Joint venture Cerrejon, Colombia's biggest coal miner, does not plan to raise output with prices near 10-year lows, Chief Executive Officer Roberto Junguito said, despite investments to boost capacity by about one-quarter. Cerrejon has invested $1.2 billion in the last three years in an extra ship loader and infrastructure, taking its export capacity to 41 million tonnes since the works were finished late last year but it plans to hold production steady.
"Unless prices are higher or we manage to reduce costs and taxes we will not be able to move significantly from current production levels," Junguito said in an interview at the Colombian Mining Association conference in the coastal city of Cartagena. Coal prices in Europe, one of Colombia's most important markets, are hovering near 10-year lows at $57.40 per tonne.
To adjust to lower prices, which had held above $80 for around five years until the middle of last year, Cerrejon is implementing 150 different initiatives to cut costs, including renegotiating with suppliers and boosting efficiency.
He said the company was backing efforts by the overall mining and energy sector to persuade the government to reduce royalties and taxes for extractive industries after hiking them during the last decade's commodities boom. Cerrejon is a joint venture between BHP Billiton, Anglo American Plc and Glencore Xstrata, and has been producing coal in Colombia since the mid-1980s under a concession that runs until 2033.
Helping margins however, Junguito said fuel costs have fallen with last year's plunge in oil prices.

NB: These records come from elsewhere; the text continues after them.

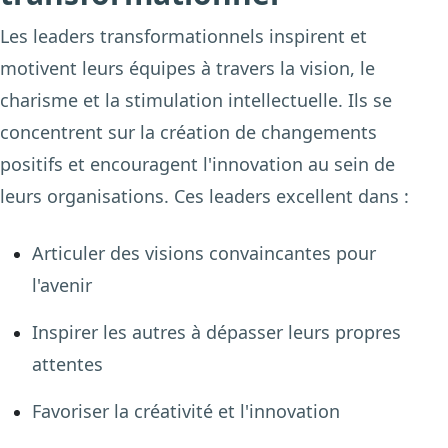
Les leaders transformationnels inspirent et
motivent leurs équipes à travers la vision, le
charisme et la stimulation intellectuelle. Ils se
concentrent sur la création de changements
positifs et encouragent l'innovation au sein de
leurs organisations. Ces leaders excellent dans :
Articuler des visions convaincantes pour
l'avenir
Inspirer les autres à dépasser leurs propres
attentes
Favoriser la créativité et l'innovation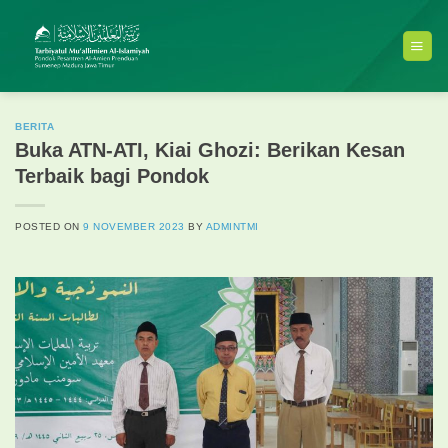
Skip
to
content
BERITA
Buka ATN-ATI, Kiai Ghozi: Berikan Kesan
Terbaik bagi Pondok
POSTED ON
9 NOVEMBER 2023
BY
ADMINTMI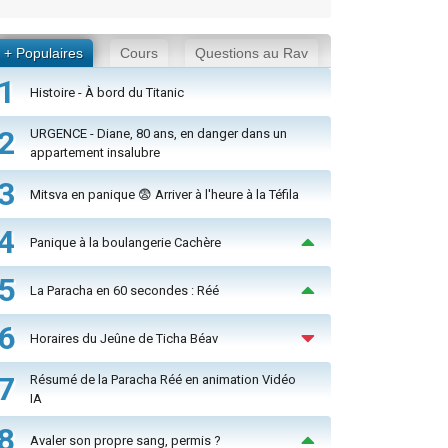
+ Populaires
Cours
Questions au Rav
1
Histoire - À bord du Titanic
2
URGENCE - Diane, 80 ans, en danger dans un
appartement insalubre
3
Mitsva en panique 😨 Arriver à l'heure à la Téfila
4
Panique à la boulangerie Cachère
5
La Paracha en 60 secondes : Réé
6
Horaires du Jeûne de Ticha Béav
7
Résumé de la Paracha Réé en animation Vidéo
IA
8
Avaler son propre sang, permis ?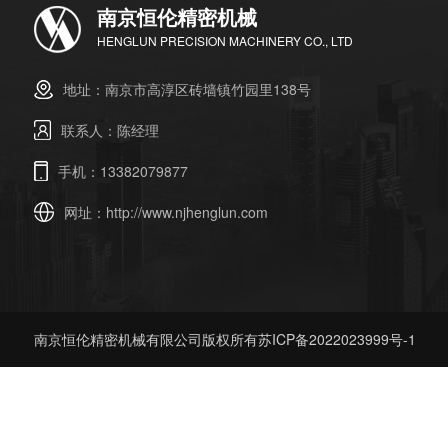
南京恒伦精密机械
HENGLUN PRECISION MACHINERY CO., LTD
地址：南京市高淳区砖墙镇竹园里138号
联系人：陈经理
手机：13382079877
网址：
http://www.njhenglun.com
南京恒伦精密机械有限公司版权所有
苏ICP备2022023999号-1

The recent strengthening of the Colombian peso is also helping control expenditure, he said. While about 11 percent of the company's coal was produced at a loss by late last year, that has since declined, Junguito said, though he did not have exact figures.

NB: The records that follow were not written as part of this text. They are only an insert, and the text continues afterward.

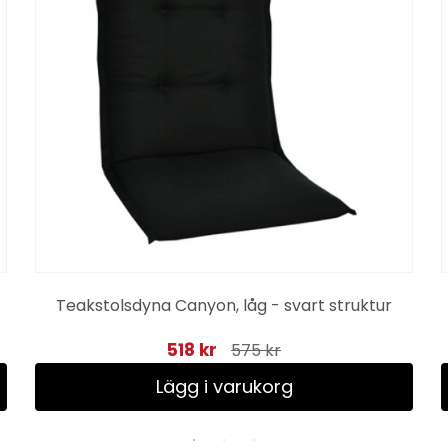
Teakstolsdyna Canyon, låg - svart struktur
518 kr
575 kr
Lägg i varukorg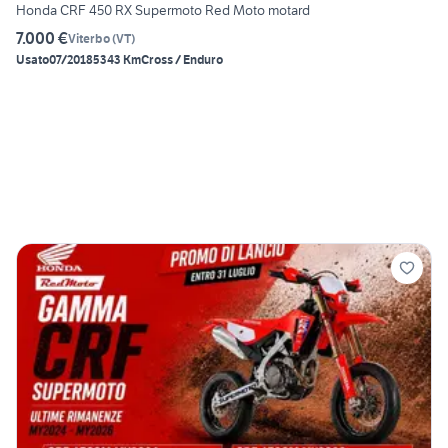
Honda CRF 450 RX Supermoto Red Moto motard
7.000 €
Viterbo
(
VT
)
Usato
07/2018
5343 Km
Cross / Enduro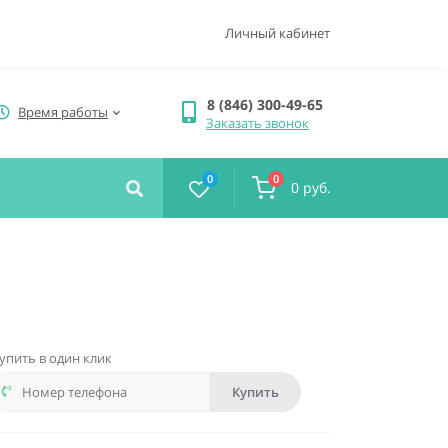
Личный кабинет
8 (846) 300-49-65
Время работы
Заказать звонок
0
0
0 руб.
упить в один клик
Купить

Leftists guerrilla attacks on the company's private railway, once frequent, have not occurred since late 2013, a turnaround that Junguito attributed to increased military efforts to secure the border area with Venezuela, a hotbed of rebel activity. Despite lower prices, Junguito said demand remained steady in the seaborne coal market and growth prospects in the Asian market, particularly India, were still strong. Colombia once exported a large amount of its coal to the United States but that market has shrunk in recent years as it turned increasingly to power generation using shale gas.